▶ _The task_:
Nothing but the lines below between the line holding "Annotation task. Extract" and the line holding "Map reading. Transcribe", inclusive, should appear in the answer, each set down exactly.

▶ _Supplied records_:

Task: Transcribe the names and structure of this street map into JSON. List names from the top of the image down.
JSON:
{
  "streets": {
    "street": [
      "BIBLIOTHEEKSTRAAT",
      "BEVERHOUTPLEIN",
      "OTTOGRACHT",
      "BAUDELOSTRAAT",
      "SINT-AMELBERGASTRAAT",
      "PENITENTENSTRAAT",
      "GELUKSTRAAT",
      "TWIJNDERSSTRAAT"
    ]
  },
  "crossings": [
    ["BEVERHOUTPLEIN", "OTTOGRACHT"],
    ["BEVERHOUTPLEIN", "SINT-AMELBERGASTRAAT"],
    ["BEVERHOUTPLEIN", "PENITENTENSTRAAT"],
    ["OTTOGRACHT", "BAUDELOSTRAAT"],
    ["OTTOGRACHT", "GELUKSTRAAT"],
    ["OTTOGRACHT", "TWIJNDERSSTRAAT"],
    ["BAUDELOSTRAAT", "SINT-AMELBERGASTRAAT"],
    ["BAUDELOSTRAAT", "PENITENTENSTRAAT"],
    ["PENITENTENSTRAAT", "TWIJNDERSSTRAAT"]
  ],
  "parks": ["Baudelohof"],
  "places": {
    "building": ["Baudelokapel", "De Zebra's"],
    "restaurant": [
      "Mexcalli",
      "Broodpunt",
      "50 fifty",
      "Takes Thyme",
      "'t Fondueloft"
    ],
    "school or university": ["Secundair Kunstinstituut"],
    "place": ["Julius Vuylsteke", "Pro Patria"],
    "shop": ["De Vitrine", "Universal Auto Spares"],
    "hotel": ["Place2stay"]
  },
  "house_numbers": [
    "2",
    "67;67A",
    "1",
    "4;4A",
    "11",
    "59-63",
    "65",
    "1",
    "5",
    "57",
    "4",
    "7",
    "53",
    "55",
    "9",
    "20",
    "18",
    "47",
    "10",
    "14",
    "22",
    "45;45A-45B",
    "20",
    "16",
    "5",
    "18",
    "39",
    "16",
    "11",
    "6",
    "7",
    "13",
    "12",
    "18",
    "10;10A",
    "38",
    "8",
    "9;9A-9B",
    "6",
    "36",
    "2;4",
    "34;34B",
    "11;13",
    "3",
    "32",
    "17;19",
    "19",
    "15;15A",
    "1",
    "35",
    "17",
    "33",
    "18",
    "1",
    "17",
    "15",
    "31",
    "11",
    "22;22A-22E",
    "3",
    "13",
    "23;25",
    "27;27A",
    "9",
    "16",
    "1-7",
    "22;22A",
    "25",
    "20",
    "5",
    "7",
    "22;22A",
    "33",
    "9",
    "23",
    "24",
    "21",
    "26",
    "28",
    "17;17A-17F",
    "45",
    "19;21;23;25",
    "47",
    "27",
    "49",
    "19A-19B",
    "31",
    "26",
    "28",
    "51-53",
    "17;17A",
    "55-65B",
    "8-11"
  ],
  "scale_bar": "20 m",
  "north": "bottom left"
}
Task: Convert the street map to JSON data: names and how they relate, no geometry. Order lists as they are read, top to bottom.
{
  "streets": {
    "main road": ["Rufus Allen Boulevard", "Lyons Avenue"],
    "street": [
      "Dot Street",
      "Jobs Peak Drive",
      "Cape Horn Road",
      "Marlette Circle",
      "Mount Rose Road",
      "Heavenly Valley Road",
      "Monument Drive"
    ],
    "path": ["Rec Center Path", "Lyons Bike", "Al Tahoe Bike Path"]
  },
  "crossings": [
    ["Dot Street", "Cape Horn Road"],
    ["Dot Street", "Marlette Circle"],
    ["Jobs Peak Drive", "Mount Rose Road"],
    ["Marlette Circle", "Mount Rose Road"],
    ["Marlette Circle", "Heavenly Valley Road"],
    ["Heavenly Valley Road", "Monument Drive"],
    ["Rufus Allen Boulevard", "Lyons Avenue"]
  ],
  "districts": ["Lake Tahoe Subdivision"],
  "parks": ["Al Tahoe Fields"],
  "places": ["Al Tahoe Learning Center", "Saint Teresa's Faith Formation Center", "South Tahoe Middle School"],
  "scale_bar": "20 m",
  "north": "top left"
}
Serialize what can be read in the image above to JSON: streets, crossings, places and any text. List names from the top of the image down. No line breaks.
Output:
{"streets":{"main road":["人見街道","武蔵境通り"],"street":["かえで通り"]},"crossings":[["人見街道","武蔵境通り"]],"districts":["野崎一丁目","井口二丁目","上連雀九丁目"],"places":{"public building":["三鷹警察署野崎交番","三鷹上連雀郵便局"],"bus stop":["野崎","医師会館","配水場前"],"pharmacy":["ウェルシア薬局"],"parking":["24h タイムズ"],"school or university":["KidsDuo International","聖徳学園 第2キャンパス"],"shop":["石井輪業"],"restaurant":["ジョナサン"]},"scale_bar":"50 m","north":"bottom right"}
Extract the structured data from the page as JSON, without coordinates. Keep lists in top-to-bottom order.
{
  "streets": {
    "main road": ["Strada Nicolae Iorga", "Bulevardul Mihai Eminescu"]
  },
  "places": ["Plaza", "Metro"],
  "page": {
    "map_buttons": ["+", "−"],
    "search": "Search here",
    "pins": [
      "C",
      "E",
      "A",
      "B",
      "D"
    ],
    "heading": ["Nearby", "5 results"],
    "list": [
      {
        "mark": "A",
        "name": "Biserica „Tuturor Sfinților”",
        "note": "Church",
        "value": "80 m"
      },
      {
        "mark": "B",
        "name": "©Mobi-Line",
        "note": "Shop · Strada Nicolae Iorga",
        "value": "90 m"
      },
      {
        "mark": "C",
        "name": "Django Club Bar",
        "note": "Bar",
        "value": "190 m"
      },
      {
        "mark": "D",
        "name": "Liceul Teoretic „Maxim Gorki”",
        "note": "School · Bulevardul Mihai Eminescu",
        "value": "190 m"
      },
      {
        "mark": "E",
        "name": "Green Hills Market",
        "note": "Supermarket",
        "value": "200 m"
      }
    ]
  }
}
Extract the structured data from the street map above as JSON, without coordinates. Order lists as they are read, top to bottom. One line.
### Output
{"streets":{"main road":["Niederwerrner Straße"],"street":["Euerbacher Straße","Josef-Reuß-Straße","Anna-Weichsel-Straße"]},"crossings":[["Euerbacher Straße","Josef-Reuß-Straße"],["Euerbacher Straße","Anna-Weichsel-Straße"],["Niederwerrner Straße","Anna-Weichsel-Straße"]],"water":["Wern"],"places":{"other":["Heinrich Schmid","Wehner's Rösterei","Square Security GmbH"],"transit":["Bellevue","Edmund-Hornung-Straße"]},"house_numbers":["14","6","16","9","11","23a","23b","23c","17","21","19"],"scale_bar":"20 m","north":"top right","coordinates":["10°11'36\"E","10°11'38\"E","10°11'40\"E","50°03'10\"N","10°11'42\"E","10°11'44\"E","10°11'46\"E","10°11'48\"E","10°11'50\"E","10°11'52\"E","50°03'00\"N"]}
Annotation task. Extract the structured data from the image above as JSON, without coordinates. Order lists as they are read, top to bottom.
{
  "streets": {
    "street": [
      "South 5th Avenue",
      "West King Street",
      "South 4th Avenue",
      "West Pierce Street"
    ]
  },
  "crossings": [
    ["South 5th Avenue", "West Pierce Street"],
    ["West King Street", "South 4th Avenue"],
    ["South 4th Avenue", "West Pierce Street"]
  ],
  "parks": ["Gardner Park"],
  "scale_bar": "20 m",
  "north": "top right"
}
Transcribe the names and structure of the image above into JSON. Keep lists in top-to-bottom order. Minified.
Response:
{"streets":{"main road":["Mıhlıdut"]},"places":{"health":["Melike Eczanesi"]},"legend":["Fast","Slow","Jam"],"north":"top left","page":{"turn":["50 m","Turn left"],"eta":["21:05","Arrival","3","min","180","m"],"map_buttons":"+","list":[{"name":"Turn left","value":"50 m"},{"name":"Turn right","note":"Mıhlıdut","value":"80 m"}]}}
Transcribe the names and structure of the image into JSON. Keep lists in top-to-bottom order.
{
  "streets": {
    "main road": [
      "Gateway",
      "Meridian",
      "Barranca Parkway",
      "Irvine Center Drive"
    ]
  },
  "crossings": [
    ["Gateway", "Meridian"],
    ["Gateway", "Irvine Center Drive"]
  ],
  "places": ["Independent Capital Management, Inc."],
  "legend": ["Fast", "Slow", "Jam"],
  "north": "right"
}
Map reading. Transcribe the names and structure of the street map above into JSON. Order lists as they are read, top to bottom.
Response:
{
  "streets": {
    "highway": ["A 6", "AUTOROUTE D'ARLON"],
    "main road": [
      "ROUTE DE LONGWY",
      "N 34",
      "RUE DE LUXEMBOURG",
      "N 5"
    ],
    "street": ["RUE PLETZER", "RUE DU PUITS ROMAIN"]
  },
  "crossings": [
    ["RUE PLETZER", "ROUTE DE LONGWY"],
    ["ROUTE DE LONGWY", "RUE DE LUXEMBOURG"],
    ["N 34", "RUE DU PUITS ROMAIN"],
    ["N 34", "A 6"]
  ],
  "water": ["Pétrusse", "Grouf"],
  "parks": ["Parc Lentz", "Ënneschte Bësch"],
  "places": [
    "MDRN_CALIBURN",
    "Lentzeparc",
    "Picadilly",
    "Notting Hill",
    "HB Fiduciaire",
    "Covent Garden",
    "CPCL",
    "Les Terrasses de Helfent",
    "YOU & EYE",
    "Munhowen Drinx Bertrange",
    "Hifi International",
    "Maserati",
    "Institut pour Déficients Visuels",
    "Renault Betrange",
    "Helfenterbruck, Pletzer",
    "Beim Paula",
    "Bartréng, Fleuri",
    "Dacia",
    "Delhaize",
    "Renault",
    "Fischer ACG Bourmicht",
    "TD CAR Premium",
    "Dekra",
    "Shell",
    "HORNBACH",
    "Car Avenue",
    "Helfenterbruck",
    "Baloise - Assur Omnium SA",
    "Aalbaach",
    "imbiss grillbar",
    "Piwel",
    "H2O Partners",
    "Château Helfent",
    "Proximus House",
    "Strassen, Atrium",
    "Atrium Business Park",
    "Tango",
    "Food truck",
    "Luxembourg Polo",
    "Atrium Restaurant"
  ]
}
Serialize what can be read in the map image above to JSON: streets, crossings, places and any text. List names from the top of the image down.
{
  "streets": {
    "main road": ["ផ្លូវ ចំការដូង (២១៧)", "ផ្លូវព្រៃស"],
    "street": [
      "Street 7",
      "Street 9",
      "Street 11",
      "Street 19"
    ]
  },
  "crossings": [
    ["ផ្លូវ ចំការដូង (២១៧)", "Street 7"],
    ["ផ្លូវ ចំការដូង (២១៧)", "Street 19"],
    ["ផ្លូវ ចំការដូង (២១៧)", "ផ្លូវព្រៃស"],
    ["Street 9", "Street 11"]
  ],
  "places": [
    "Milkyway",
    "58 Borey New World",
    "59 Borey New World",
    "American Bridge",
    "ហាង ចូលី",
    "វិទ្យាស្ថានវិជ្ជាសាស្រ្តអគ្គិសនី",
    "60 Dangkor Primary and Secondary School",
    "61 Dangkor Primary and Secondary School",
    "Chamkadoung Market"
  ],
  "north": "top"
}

▶ _Exercise answer_:
Annotation task. Extract the structured data from the image above as JSON, without coordinates. Order lists as they are read, top to bottom.
{
  "streets": {
    "street": [
      "South 5th Avenue",
      "West King Street",
      "South 4th Avenue",
      "West Pierce Street"
    ]
  },
  "crossings": [
    ["South 5th Avenue", "West Pierce Street"],
    ["West King Street", "South 4th Avenue"],
    ["South 4th Avenue", "West Pierce Street"]
  ],
  "parks": ["Gardner Park"],
  "scale_bar": "20 m",
  "north": "top right"
}
Transcribe the names and structure of the image above into JSON. Keep lists in top-to-bottom order. Minified.
Response:
{"streets":{"main road":["Mıhlıdut"]},"places":{"health":["Melike Eczanesi"]},"legend":["Fast","Slow","Jam"],"north":"top left","page":{"turn":["50 m","Turn left"],"eta":["21:05","Arrival","3","min","180","m"],"map_buttons":"+","list":[{"name":"Turn left","value":"50 m"},{"name":"Turn right","note":"Mıhlıdut","value":"80 m"}]}}
Transcribe the names and structure of the image into JSON. Keep lists in top-to-bottom order.
{
  "streets": {
    "main road": [
      "Gateway",
      "Meridian",
      "Barranca Parkway",
      "Irvine Center Drive"
    ]
  },
  "crossings": [
    ["Gateway", "Meridian"],
    ["Gateway", "Irvine Center Drive"]
  ],
  "places": ["Independent Capital Management, Inc."],
  "legend": ["Fast", "Slow", "Jam"],
  "north": "right"
}
Map reading. Transcribe the names and structure of the street map above into JSON. Order lists as they are read, top to bottom.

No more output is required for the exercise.